What is AAC?
Augmentative & Alternative Communication
Did you know that being able to communicate is a human right? Every person, including people with disabilities, has the right to express themselves, no matter which method they use to do so.
AAC refers to a number of strategies or devices that supplement, or replace an individual’s ability to speak. This includes sign language, pointing to words or symbols, or using specialist devices that produce computer generated speech.
AAC is valuable for people who cannot talk at all, people who have limited speech, unclear or very quiet speech, or people who find speech difficult in certain situations, or for temporary periods. People of all ages, backgrounds and languages can use AAC, and there are NO specific skills required before starting. AAC is for anybody with a barrier to communication.
Low Tech AAC
Low Tech AAC is when people use resources such as paper communication books, alphabet charts, symbols and pictures, or even physical objects to share their message.
Low Tech AAC is affordable, does not rely on electricity and is easy to use in any environment (like when you're swimming!)

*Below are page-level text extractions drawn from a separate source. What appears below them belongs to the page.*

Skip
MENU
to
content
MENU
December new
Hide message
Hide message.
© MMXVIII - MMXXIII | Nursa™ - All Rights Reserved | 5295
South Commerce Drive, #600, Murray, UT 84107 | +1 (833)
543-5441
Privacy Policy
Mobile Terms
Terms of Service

Special software is available to help you make Low Tech AAC resources quickly and easily.
It is a great idea to have a Low Tech communication system as a back-up for times when your High Tech system can't be used.
High Tech AAC
High Tech AAC is when people use a special device or a computer with specialist software to share their message.
Some devices use messages which somebody else has pre-recorded onto the device, and others use computer-generated speech to say whatever the user types.
It is not necessary to be literate or able to spell in order to use computer-generated speech.
High Tech devices allow for a broad (or unlimited) range of messages to be spoken, and some can perform other functions, such as email or web browsing as well as communication.
Communication software allows people to create their message, and have it spoken aloud by the computer.
Messages can be typed using normal alphabet letters, word prediction and sentence prediction to make it quicker to say what you want to. Messages can also be created using symbols, for people who are not literate. These are pictures which represent objects, feelings, places, people and more.
The appearance of the message pages can be completely adjusted to meet the needs of the user. If certain colours make the letters easier to see, or pictures need to be very large to be managed by the user, all this is possible through this sophisticated software.
Communication Devices can be as simple as a recording device containing only a single message, or they can contain multiple messages.
They can be a 'dedicated' device, which means they are built specifically for the purposes of providing communication, or they can be 'non-dedicated' devices and based on a computer, which can also perform all the usual functions that a computer or tablet usually would.
Each has advantages, and their choice depends on a careful assessment of the needs, preferences and abilities of the user and their family.
Enabling People with Physical Disabilities
If a person with complex communication needs also has a physical disability, it is still possible to provide access to a communication system.
There are a huge variety of alternative 'Access Devices' which use different body parts and even tiny movements, to control a device and create messages. People with only the ability to move their eyes, can use an eye-tracking computer to type while looking at an on-screen keyboard, for example.
Our expert advisors have great experience in assessing the abilities of people with complex physical needs, and helping to find the right solutions.